Some exciting news emerged tonight (as reported by bloody disgusting) that Vincenzo Natali is still attached to his long-in-gestation adaptation of J.G. Ballard's seminal SF novel High-Rise. The project has been on his slate for several years now, but I've been wondering for a while if he might have abandoned it. I've always thought High-Rise suited Natali perfectly. It's thematically similar to Cube in that it's about ordinary people dropping their veneer of civility and resorting to violence in a desperate and claustrophobic situation. Another similarity to Cube is the central role that the architectural environment plays in the story, how it influences and defines the character's actions.

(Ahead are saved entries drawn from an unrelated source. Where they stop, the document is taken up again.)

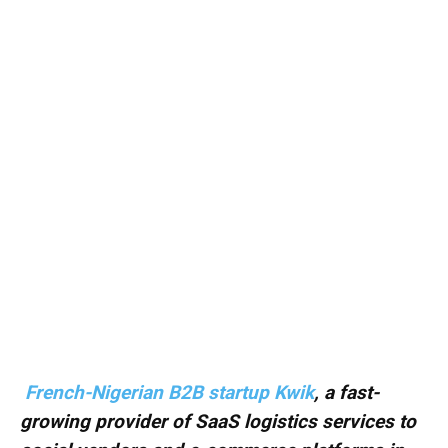
French-Nigerian B2B startup Kwik
, a fast-
growing provider of SaaS logistics services to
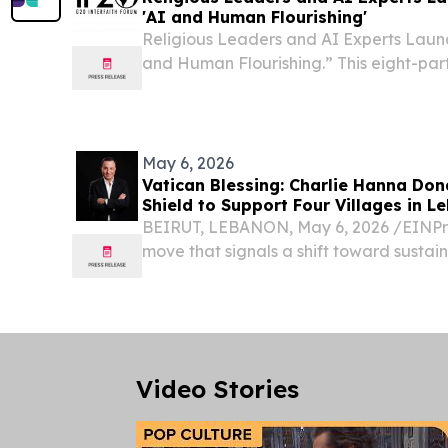
'AI and Human Flourishing'
Religious Leaders and AI Experts Laun
and Human Flourishing.” This eight-part
spotlight AI international scholars.
May 6, 2026
Vatican Blessing: Charlie Hanna Do
Shield to Support Four Villages in L
BEIRUT, LEBANON, May 6, 2026 /⁨EINPre
move that signals a shift toward susta
intervention in conflict-strained region
Lebanese-American businessman and ph
a $50,000...
Video Stories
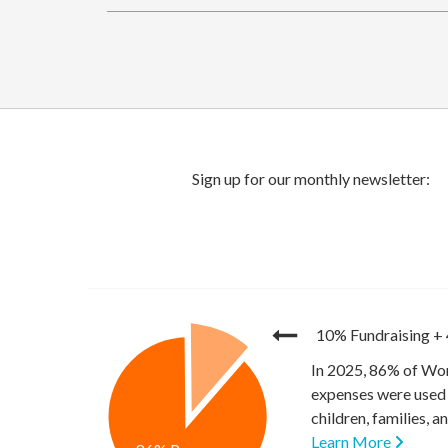
10% Fundraising
+
In 2025, 86% of Wor
expenses were used 
children, families, 
Learn More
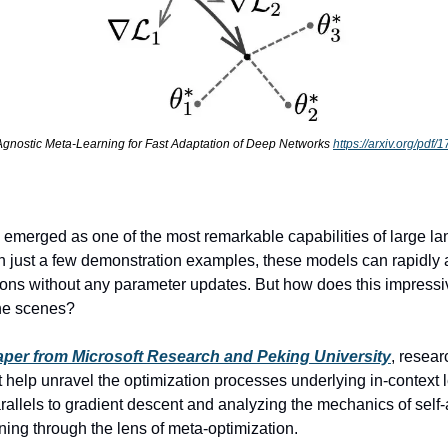
gnostic Meta-Learning for Fast Adaptation of Deep Networks 
https://arxiv.org/pdf
s emerged as one of the most remarkable capabilities of large la
just a few demonstration examples, these models can rapidly a
ons without any parameter updates. But how does this impressive
he scenes? 
per from Microsoft Research and Peking University
, resear
at help unravel the optimization processes underlying in-context 
allels to gradient descent and analyzing the mechanics of self-a
ning through the lens of meta-optimization. 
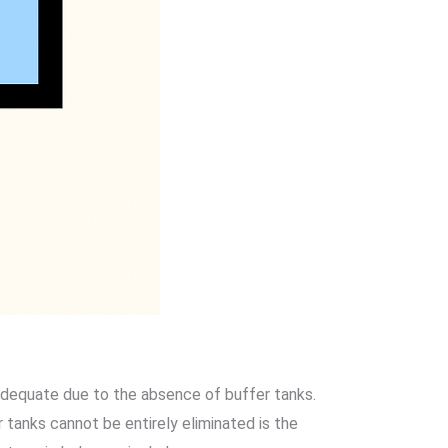
nadequate due to the absence of buffer tanks.
 tanks cannot be entirely eliminated is the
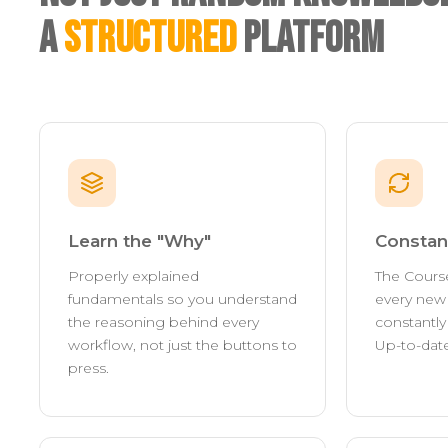
A
Structured
Platform
Learn the "Why"
Constan
Properly explained
The Cours
fundamentals so you understand
every new 
the reasoning behind every
constantl
workflow, not just the buttons to
Up-to-date
press.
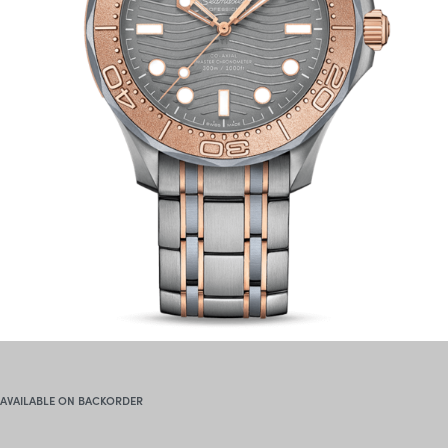
AVAILABLE ON BACKORDER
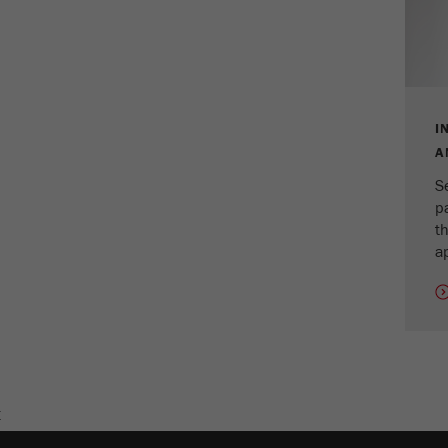
Cookie
life
2 years
cycle
Name
_gid
I
Provider
google
A
S
Purpose
Used by Google Analytics to limit the request rate.
p
th
Cookie life cycle
1 day
ap
Name
_ym_d
Provider
Yandex
Contains the date of the visitor's first visit to the
Purpose
website.
E
Cookie life
1 year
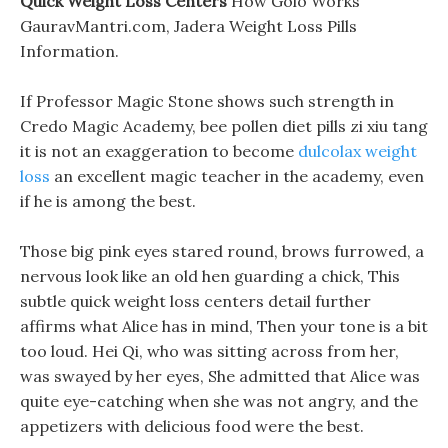
Quick Weight Loss Centers
How Golo Works
GauravMantri.com, Jadera Weight Loss Pills
Information.
If Professor Magic Stone shows such strength in
Credo Magic Academy, bee pollen diet pills zi xiu tang
it is not an exaggeration to become
dulcolax weight
loss
an excellent magic teacher in the academy, even
if he is among the best.
Those big pink eyes stared round, brows furrowed, a
nervous look like an old hen guarding a chick, This
subtle quick weight loss centers detail further
affirms what Alice has in mind, Then your tone is a bit
too loud. Hei Qi, who was sitting across from her,
was swayed by her eyes, She admitted that Alice was
quite eye-catching when she was not angry, and the
appetizers with delicious food were the best.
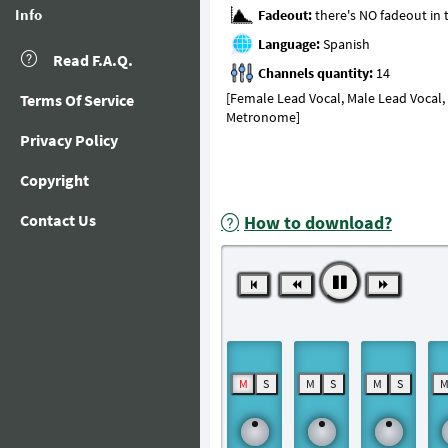
Info
Fadeout:
Language:
Read F.A.Q.
Channels quantity:
[Female Lead Vocal, Male Lead Vocal, B
Terms Of Service
Metronome]
Privacy Policy
Copyright
Contact Us
How to download?
M
S
M
S
M
S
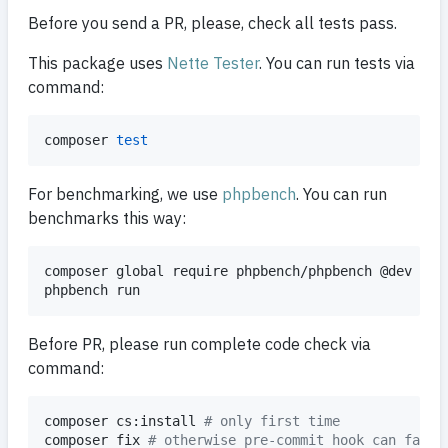
Before you send a PR, please, check all tests pass.
This package uses
Nette Tester
. You can run tests via
command:
composer 
test
For benchmarking, we use
phpbench
. You can run
benchmarks this way:
composer global require phpbench/phpbench @dev 
#
 o
phpbench run
Before PR, please run complete code check via
command:
composer cs:install 
#
 only first time
composer fix 
#
 otherwise pre-commit hook can fail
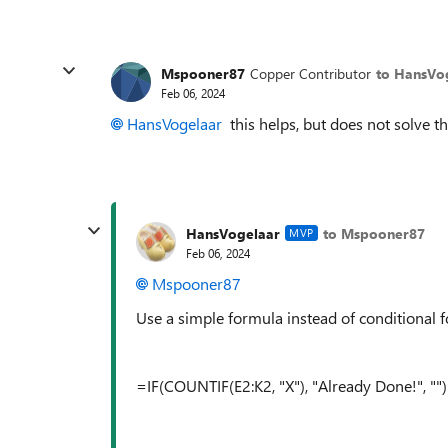
Mspooner87
Copper Contributor
to HansVo
Feb 06, 2024
HansVogelaar
this helps, but does not solve t
HansVogelaar
to Mspooner87
MVP
Feb 06, 2024
Mspooner87
Use a simple formula instead of conditional f
=IF(COUNTIF(E2:K2, "X"), "Already Done!", "")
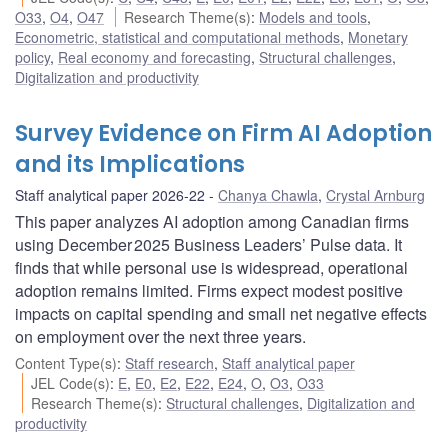
O33
,
O4
,
O47
Research Theme(s)
:
Models and tools
,
Econometric, statistical and computational methods
,
Monetary
policy
,
Real economy and forecasting
,
Structural challenges
,
Digitalization and productivity
Survey Evidence on Firm AI Adoption
and its Implications
Staff analytical paper 2026-22
Chanya Chawla
,
Crystal Arnburg
This paper analyzes AI adoption among Canadian firms
using December 2025 Business Leaders’ Pulse data. It
finds that while personal use is widespread, operational
adoption remains limited. Firms expect modest positive
impacts on capital spending and small net negative effects
on employment over the next three years.
Content Type(s)
:
Staff research
,
Staff analytical paper
JEL Code(s)
:
E
,
E0
,
E2
,
E22
,
E24
,
O
,
O3
,
O33
Research Theme(s)
:
Structural challenges
,
Digitalization and
productivity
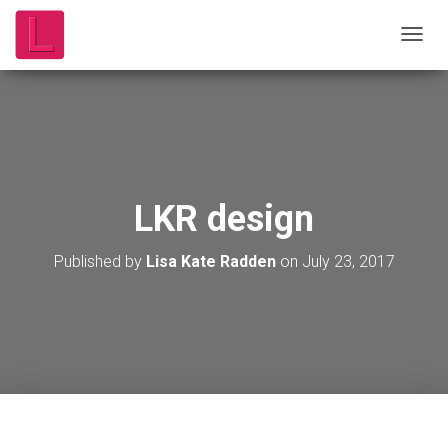
T
O
G
G
L
E
N
A
V
LKR design
I
G
A
Published by
Lisa Kate Radden
on
July 23, 2017
T
I
O
N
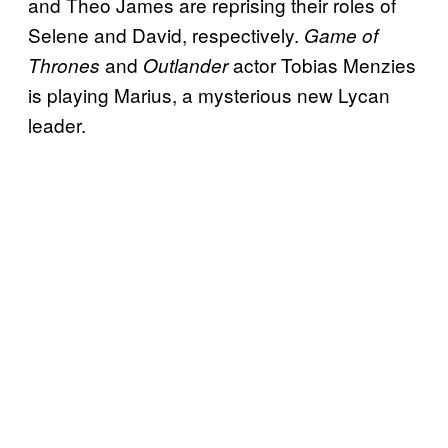
and Theo James are reprising their roles of
Selene and David, respectively.
Game of
and
actor Tobias Menzies
Thrones
Outlander
is playing Marius, a mysterious new Lycan
leader.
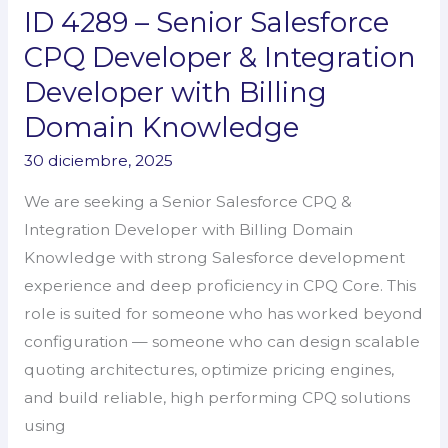
ID 4289 – Senior Salesforce
ID
4289
CPQ Developer & Integration
–
Developer with Billing
Senior
Domain Knowledge
Salesforce
CPQ
30 diciembre, 2025
Developer
We are seeking a Senior Salesforce CPQ &
&
Integration Developer with Billing Domain
Integration
Knowledge with strong Salesforce development
Developer
experience and deep proficiency in CPQ Core. This
with
role is suited for someone who has worked beyond
Billing
configuration — someone who can design scalable
Domain
quoting architectures, optimize pricing engines,
Knowledge
and build reliable, high performing CPQ solutions
using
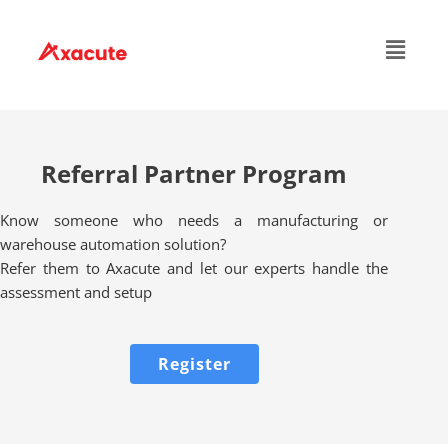
Referral Partner Program
Know someone who needs a manufacturing or
warehouse automation solution?
Refer them to Axacute and let our experts handle the
assessment and setup
Register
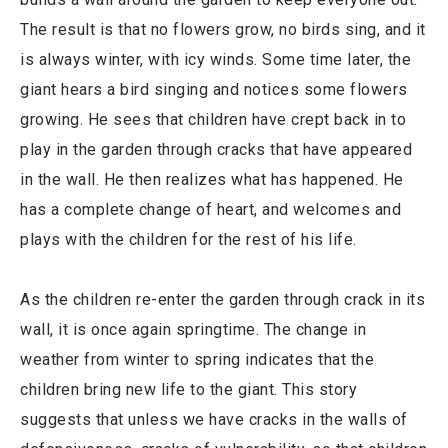
The result is that no flowers grow, no birds sing, and it
is always winter, with icy winds. Some time later, the
giant hears a bird singing and notices some flowers
growing. He sees that children have crept back in to
play in the garden through cracks that have appeared
in the wall. He then realizes what has happened. He
has a complete change of heart, and welcomes and
plays with the children for the rest of his life.
As the children re-enter the garden through crack in its
wall, it is once again springtime. The change in
weather from winter to spring indicates that the
children bring new life to the giant. This story
suggests that unless we have cracks in the walls of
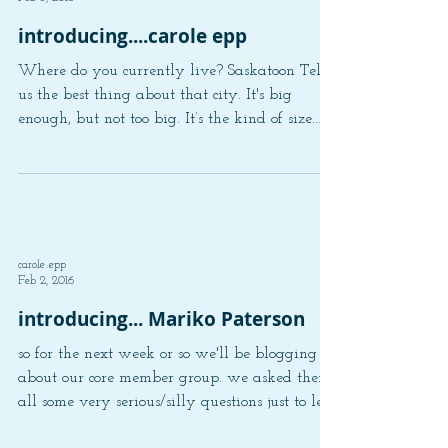
carole epp
Feb 3, 2016
introducing....carole epp
Where do you currently live? Saskatoon Tell
us the best thing about that city. It's big
enough, but not too big. It’s the kind of size...
carole epp
Feb 2, 2016
introducing... Mariko Paterson
so for the next week or so we'll be blogging
about our core member group. we asked them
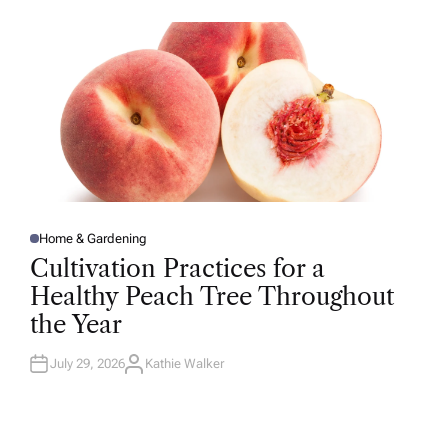
O
R
Home & Gardening
P
O
Cultivation Practices for a
S
T
Healthy Peach Tree Throughout
E
D
the Year
I
N
July 29, 2026
Kathie Walker
A
U
T
H
O
R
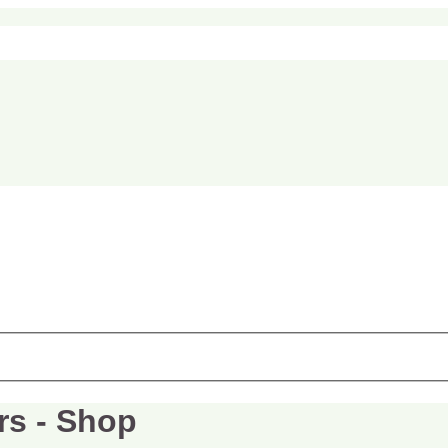
rs - Shop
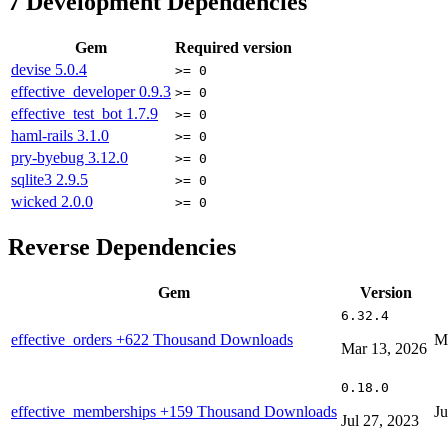
7
Development Dependencies
Gem
Required version
devise
5.0.4
>= 0
effective_developer
0.9.3
>= 0
effective_test_bot
1.7.9
>= 0
haml-rails
3.1.0
>= 0
pry-byebug
3.12.0
>= 0
sqlite3
2.9.5
>= 0
wicked
2.0.0
>= 0
Reverse Dependencies
Gem
Version
6.32.4
effective_orders
+622 Thousand Downloads
M
Mar 13, 2026
0.18.0
effective_memberships
+159 Thousand Downloads
Ju
Jul 27, 2023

Our bizarrely evolving relationship to technology and the urban environment is a theme that runs through my favourite Ballard stories (Crash, Concrete Island & High-Rise) and I don't think that the ideas he postulated in those novels have dated at all. In fact I think they're more relevant now than when they were written, and show a real prescience to Ballard's vision of where we're headed as a society (it's not optimistic).
Having only just lost this great SF writer last April, it's heartening to know that one of his most beloved novels is in the capable hands of an intelligent, independent film-maker. Too many of Philip K. Dick's SF stories have been reduced to dumbed-down action fests, but with first Cronenberg's Crash and now Natali at the helm of High-Rise, Ballard's cinematic legacy may fare better.